Adjusting to the Christian Perspective

Jeff Conolly
Columnist

Jeff Conolly Columnist

Jeff Conolly
Columnist

In the fall of 2011, I was asked to appear in a religious-themed stand-up comedy show at Central Michigan University.  It was a clever idea, as far as comedy nights go, as each comedian came from a different religious background, and after telling jokes was interviewed onstage about their religious upbringing and how it influenced their lives, worldviews, and comedy.

One man was a Pakistani Muslim, another a full time evangelical minister, and I was to be the formerly Baptist atheist.  It is, to date, one of the best experiences I have ever had in comedy (albeit most evenings are spent trying to distract drunken idiots so that they buy more chicken wings, but this was greater than any other highlight, including working with a few comedy legends).
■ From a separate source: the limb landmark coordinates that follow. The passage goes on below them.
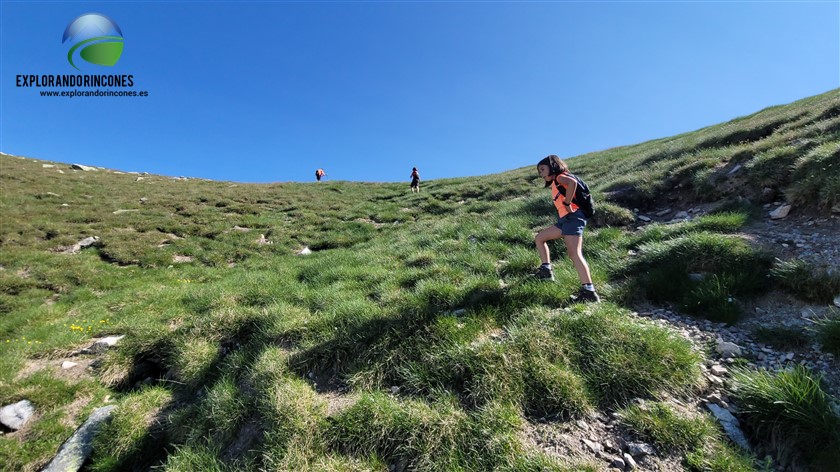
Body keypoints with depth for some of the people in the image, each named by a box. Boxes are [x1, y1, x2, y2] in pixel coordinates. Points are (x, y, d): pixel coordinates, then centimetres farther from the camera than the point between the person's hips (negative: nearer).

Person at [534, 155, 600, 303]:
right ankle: (546, 270, 12)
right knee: (539, 238, 16)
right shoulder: (556, 183, 27)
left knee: (574, 254, -21)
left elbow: (573, 183, -24)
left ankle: (589, 292, -25)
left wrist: (567, 203, -19)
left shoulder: (560, 176, -1)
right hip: (565, 219, 10)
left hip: (573, 217, -10)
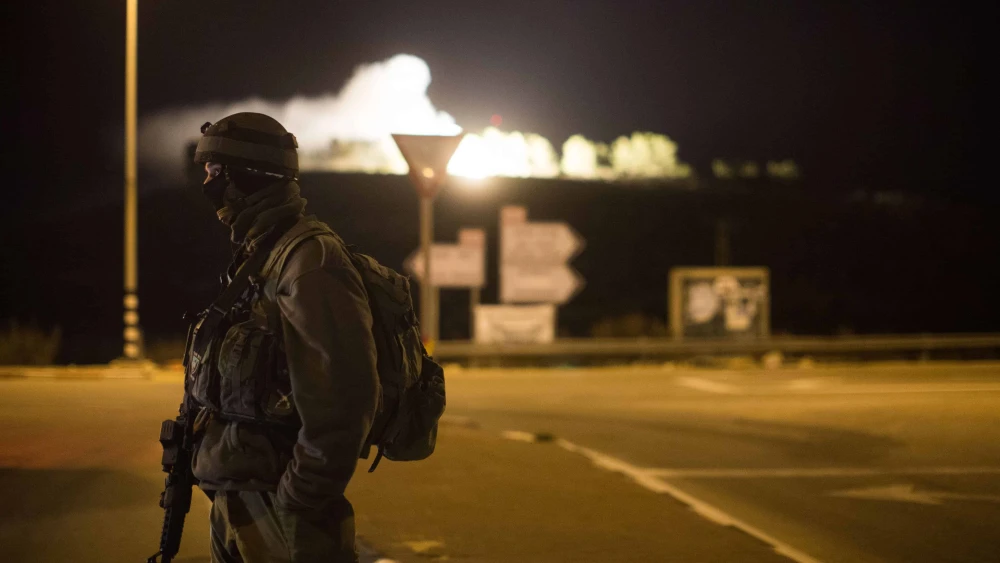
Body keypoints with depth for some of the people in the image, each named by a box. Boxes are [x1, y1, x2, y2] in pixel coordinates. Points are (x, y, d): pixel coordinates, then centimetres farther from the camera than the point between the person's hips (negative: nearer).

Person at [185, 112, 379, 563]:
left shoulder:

To explain why, we have to back up to the fall of 2009, my first semester at Siena Heights University.  I chose Siena for two reasons: it was in commuting distance and it was less expensive than the other alternatives.  At the time, I loathed religion and all associated with it.  My father was a Baptist minister and missionary that had recently been shamed from the ministry.  I had convinced myself that anyone who continued to be religious was either too dumb to realize better or were horrible people (like how I felt about my father at the time) who were only using it as a tool to cruelly manipulate others.

Needless to say, I wasn’t thrilled that a nun was teaching my English class, and was furious that I had to take a religion course.  I figured it was like ripping off a band-aid, so I decided to take the religion course my first semester.  I signed up for Peacemaking since it sounded the most innocuous (I figured I’d listened to the Beatles before, I could get down with this hippy class).

When I found myself in the course, however, I had a problem.  First, the class was hardly some hippy romp; this was a deeply catalyzing discussion of the cyclical nature of violence and the role that religion can play in preventing it.  Second, the instructor, Dr. Joseph Raab, greatly challenged my preconceptions of believers.  He clearly was intelligent.  He’s a large part of the reason I can use words like “cyclical” and “catalyzing” today, as he a great teacher with a both impressive and infectious vocabulary.  This meant that unless he was a horrible and manipulative person, which he clearly wasn’t, I really had to rethink my perception of people that believed.

I must have drove him crazy in that class with the amount I would question him about his personal thoughts and beliefs.  Growing up, I had been taught a Christianity that was anti-science, anti-other religions and cultures, and anti-homosexual.  I had been told on several occasions that all Catholics were overly litigious lame ducks that were all on their way to hell.  Yet, suddenly I was face-to-face with a man who had a profound and positive faith, who I greatly respected for his intellect, who’s very philosophies challenged me to be a better human being.

It is strange, as I still don’t believe, necessarily, yet that class was my Saul on Damascus moment.  I fundamentally came out of Peacemaking as a different and better person.  I left that class respecting not just Christian believers, but all people that thought or believed different than I did.  This foundational respect led to me becoming a better husband (as my wife is still a Christian), a better son (I have restored my relationship with my father), and a better father to my two beautiful daughters.

Cut ahead to CMU, where after telling a couple jokes about how a nun taught me the origin of the “F word” (another thing I can thank Siena for), I sit down for an interview and am asked about my perspectives on religion.  What followed was me basically outlining what I have said in this paper, but it was said in front of a group of college students who were all ready for me to tear religion a new one.

After the show, one gentleman came up to me and said that he had a similar situation.  He had been waiting for my interview because he thought I was going to put all the Christians in their place, to use my wit and hate to make them look like fools and morons.  When I didn’t, and instead talked about the profound impact that religious people have had on my life, he decided to try adjusting his perspective as well.

His words are why that show is better than making a room of five hundred laugh, or working with Bobcat Goldthwait. Siena touched my life and made me a better person, and perhaps I passed some of that on.  In the end, that seems to be why Siena is here, why they employ great teachers, and why both are great examples of the real positive good that religion and Christianity can do in the world.